The usury defense in Connecticut has yet to be comprehensively litigated in these situations, and the legal theories for triple damages and attorneys’ fees do not appear to have been raised yet—in Connecticut, at least. But before funders so frequently chose Connecticut as the source of law and forum for their merchant cash advance contracts, they frequently chose New York. And state and federal courts in New York—including the Second Circuit—have held that merchant cash advances may indeed merely be disguised usurious loans. And the Second Circuit has also agreed such loans may indeed give rise to liability under federal law. The import of this cannot be overstated: the federal cause of action may entitle a claimant—that is, the recipient of an illegal loan—to treble damages and attorneys’ fees, separate from whatever defenses state usury laws create.
In Connecticut, like New York, courts may disregard a transaction’s form and determine whether the premium incurred is for the temporary use of the advance or for the transfer of underlying risk, and if it is for the former, apply the usury statutes. Factors that Connecticut courts are likely to consider in determining whether a merchant cash advance is a disguised usurious loan include:
- whether the agreement allows for reconciliation of the seller’s business income and payment amounts;
- whether the agreement in fact has a finite term;
- whether the seller’s bankruptcy allows the funder any recourse;
- whether the payment amounts are based upon good faith estimates of the seller’s income;
- whether particular revenues or accounts were purchased, and who has responsibility to collect revenues from those accounts; and
- whether the repayment and remedy terms entitle the funder to immediate repayment of the full amount of the transaction outstanding.

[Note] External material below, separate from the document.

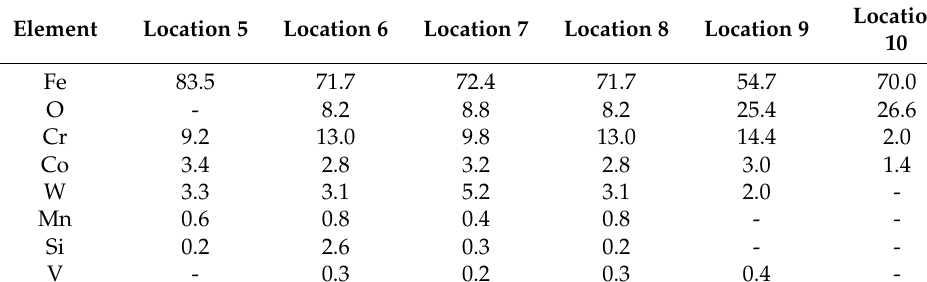
Table 4. Quantitative EDX analysis, MarBN sample oxidized at 600 ◦ C for 2000 h (in wt.%).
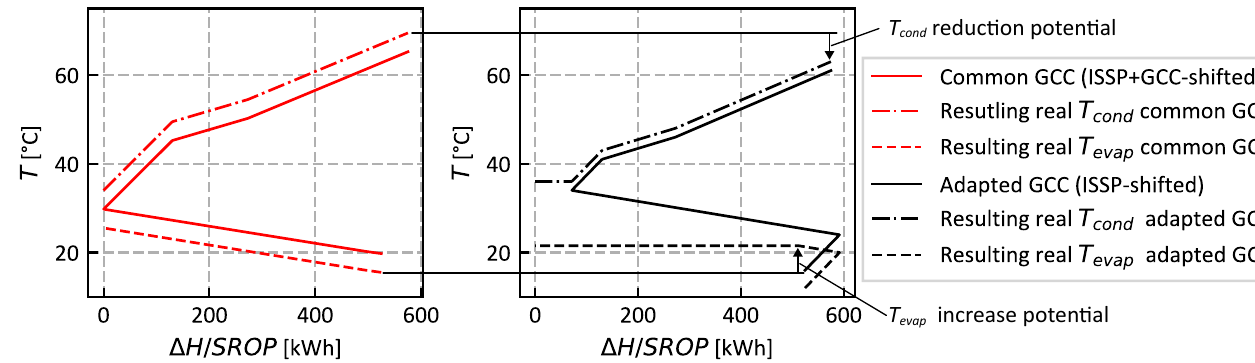
Figure 5. Resulting real T cond and T evap of the correctly integrated HP if (i) the HP is integrated with GCC as calculated for continuous processes (Townsend and Linnhoff [1], red lines) and (ii) the HP is integrated with the adapted GCC (black lines). The potential reduction in temperature increase when using the proposed adapted GCC is highlighted. Data taken from Demonstration Case with an IHR overlap of 80 kWh.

In short, Connecticut has become a jurisdiction inundated with one-sided merchant cash advance litigation. Whether that continues following Public Act 23-201 becoming effective has yet to be seen. Either way, it seems clear that the recipients of loans masquerading as merchant cash advances may have valid defenses—and even counterclaims—that are not being fully utilized. The state and federal courts in New York have paved the way, and Connecticut courts may very well follow when they are presented with the right arguments, facts, and law.